Again, we are feeling beings. We can feel when something doesn’t land or wasn’t received in the intended way. Listen to how you feel when you’re communicating with your partner. Does it feel open, easy, in flow, or is there a charge or residue from perhaps a previous discussion that wasn’t properly concluded? Trust this and offer, “Did something I say earlier upset you? Is there anything on your mind? Do you need anything from me?” Trust what you feel and extend yourself to identify it. We don’t always have words for what’s going on, but don’t be afraid to venture into potentially difficult territory by doing the best you can. What’s on the other side is more intimacy and connection. Be willing to say the uncomfortable thing and you’ll almost always be rewarded. Be willing to risk for the connection.

4.        Remember everyone is trying their best 

When we come from a place of love, compassion, and empathy, things have a way of working out for the better. To the best of your ability, try to remember that your partner is their own person, with their own unique flaws and experiences that made them who they are and that got them here. They have various skills and challenges and their own set of voices in their head running all the time. They’re trying their best, given the tools they’ve been taught or given. Assume the best in them and make it your goal to help them win with you.

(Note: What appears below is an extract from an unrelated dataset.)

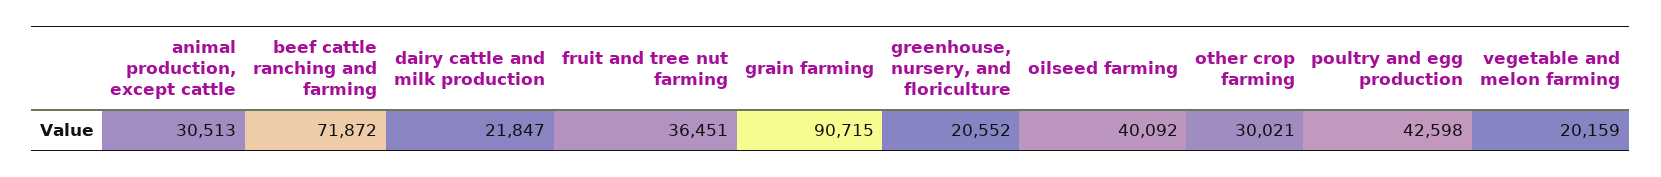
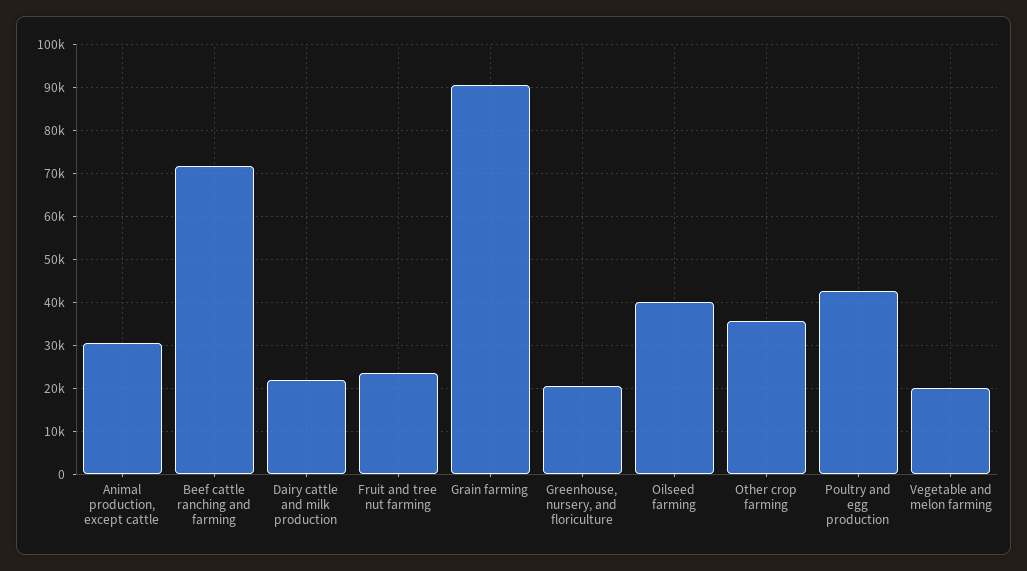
fruit and tree nut farming: 36451 -> 24000
other crop farming: 30021 -> 36000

Be as clear as you can when you can, and when you can’t, come back to a connection with vulnerability and honesty about where you were coming from and what you need. Ask them to do the same for you. Sometimes everyone needs a reminder of, “I love you and I’m doing my best.”

5.        Be curious

It can be difficult to stay conscious during heated or challenging arguments or discussions. As a follow-up to #3, listen to your body and always stay curious. Use your focused attention to ask questions and learn what’s going on for your partner. If you’re tuned in and find yourself genuinely curious about a certain statement, comment, trust yourself and ask about it! Perhaps there was an answer that landed a certain way in your body. You might ask something like, “What just happened there?” “What did you mean by that?” A bonus note is to always ask permission before asking a question. Say, “Can I ask something?” and then follow up with what you want to know more about. Remember, if you’re coming from a place of connection and love, and that they’re doing their best, it will come across in your communication and open spots that might have previously been an impasse or stuck place.